Она только вернулась с предпоследней встречи с детективом из ФБР. От того, что она ему выложила, у него буквально потекли слюнки. Грязные фото Чолли сделали свое дело.
[Через три месяца Даника станет разведенной и баснословно богатой женщиной.]
Коробка с файлами, которую она завтра передаст этому маленькому потному детективу с бакенбардами, на кухне и сейчас служила ей подножкой. Матильда смотрела на нее, бледнеющую в темноте, точно поганка. На ноутбуке шел какой-то французский фильм. В руке у нее был бокал мальбека. В ней появились спокойствие и умиротворенность. Она представляла себе долгое падение Чолли. Представляла, как его жирное лицо будут показывать по телевизору, как он будет сидеть в полицейской машине, точно большой потерявшийся ребенок.
Зазвенел дверной звонок. Она открыла и увидела Рейчел и Салли. Они, маленькая замена ее супругу, стояли на крыльце и приветливо улыбались.
Матильда выдохнула пару раз и упала в их объятия, чувствуя, как спадает наконец тяжесть, так долго на нее давившая.
Она открыла холодное шампанское.
[Почему бы, черт побери, нет.]
– Что мы празднуем? – спросила Рейчел.
– Это вы мне скажите, – сказала Матильда, отмечая про себя сбившийся воротник Салли и неправильно надетое кольцо на пальце Рейчел.
Нервы. Что-то стряслось. Но они почему-то пока не говорят.
Они сели и выпили. Длинное костлявое лицо Рейчел в сумерках казалось куском спрессованной глины, Салли выглядела как отполированный полимер в шелковой блузке и с шикарной прической.
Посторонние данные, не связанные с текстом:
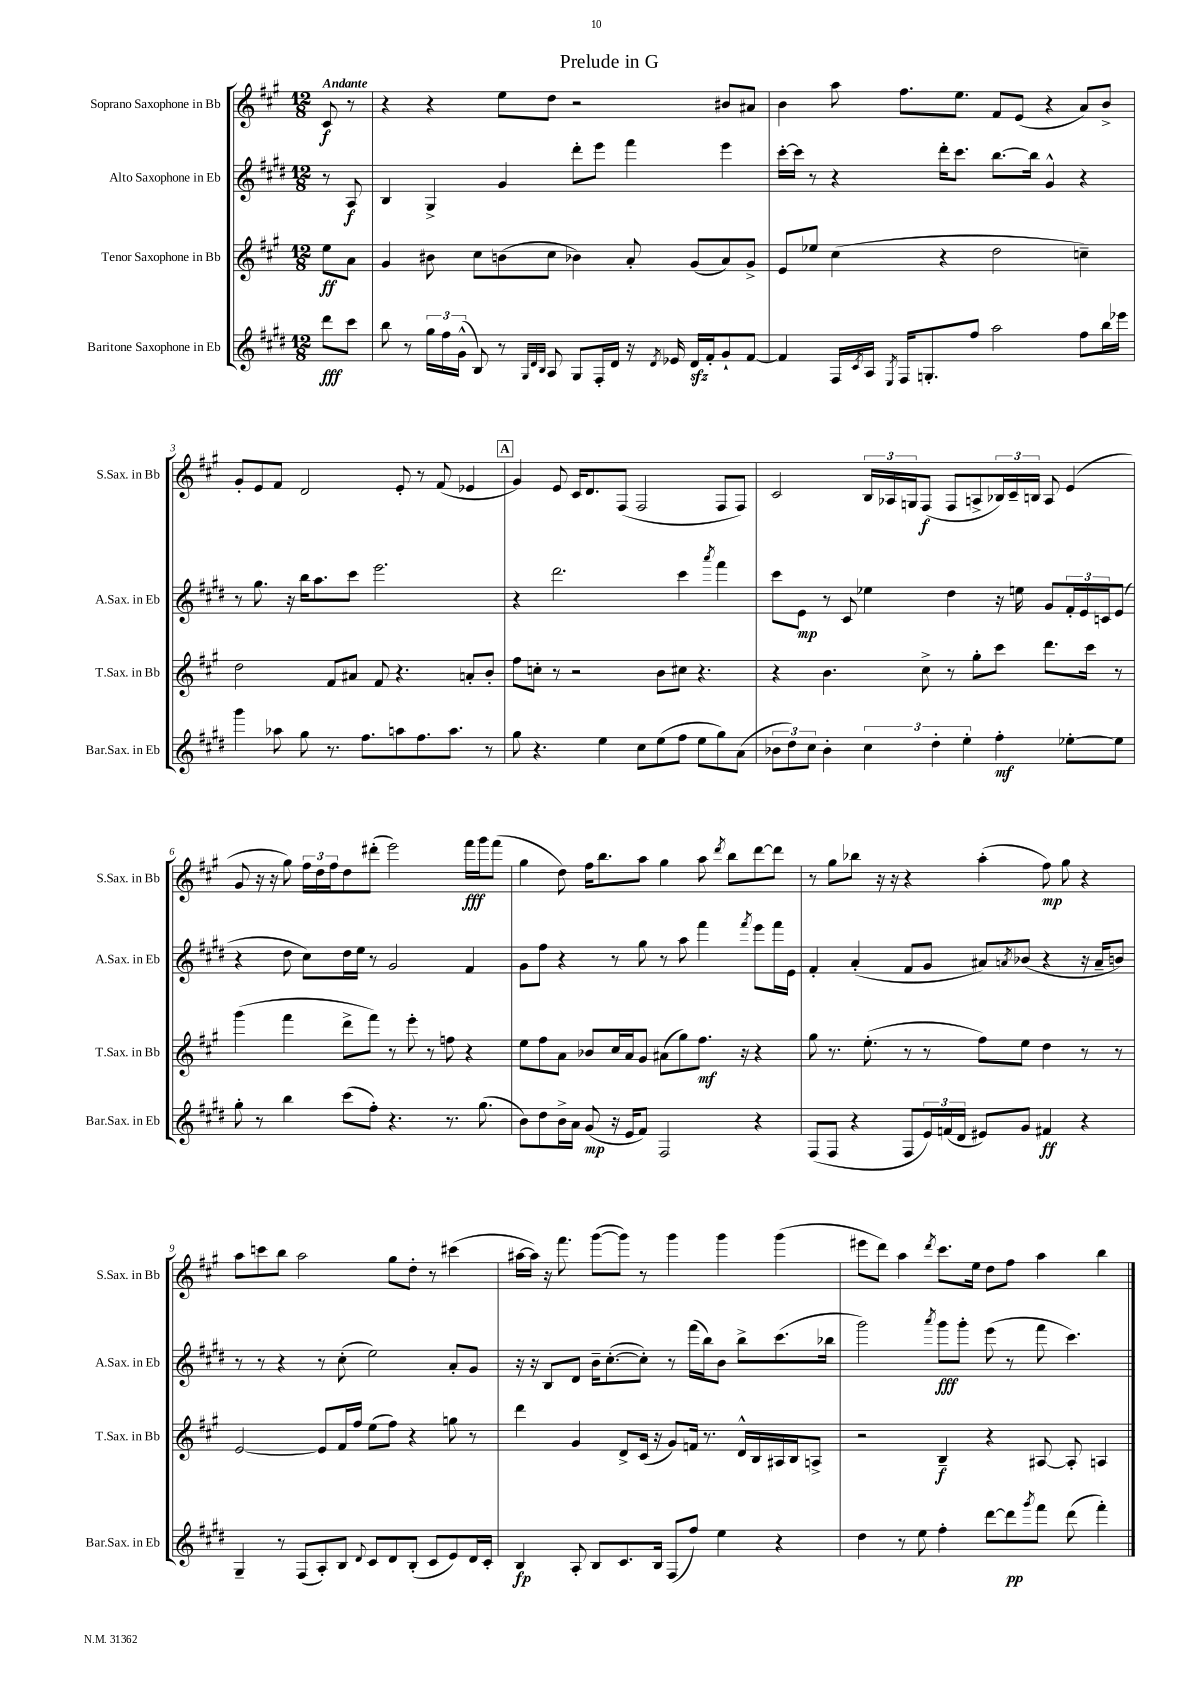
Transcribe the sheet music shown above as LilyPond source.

Матильда вспомнила о кругосветном путешествии Салли, представила роскошь, в которой та купалась, фрукты, вырезанные в форме лебедей и любовные игры во влажных простынях…
Однако за всей этой трепещущей свободой скрывались слова «старая дева». Странно, что Матильда раньше этого не замечала.
Рейчел отставила бокал и наклонилась вперед. Изумруд ударился о ее ключицу, выплеснул три лучика света и потух, мерно покачиваясь.
Матильда закрыла глаза:
– Скажите уже это наконец.
Салли достала из сумки какую-то тонкую папку и положила Матильде на колени. Матильда приподняла уголок указательным пальцем и открыла папку.
От недавнего к прошлому.
Галерея порока.
От свежайшего к старейшему, и все это – до смерти Лотто.
Зернистые фотографии, изображающие Матильду в бикини на пляже в Тайланде. Матильда, целующая Эрни в щеку на углу улицы.
[Это смешно, даже если бы она и оступилась, то точно не с Эрни, он был ей слишком противен.]
Молодая, осунувшаяся, похожая на скелет Матильда входит в клинику абортов. Страницы, посвященные ее дяде, странные, блестящие, явно выкраденные из какого-то другого документа и посвященные огромной череде совершенных им преступлений, датируемые 1991 годом, – их она прочитает с удовольствием, как какой-нибудь роман, но позже. И наконец, ее бабушка-парижанка, странно улыбающаяся в камеру, досье, полное грязного белья и слово prostituée, тянущееся по странице, точно липучка от мух.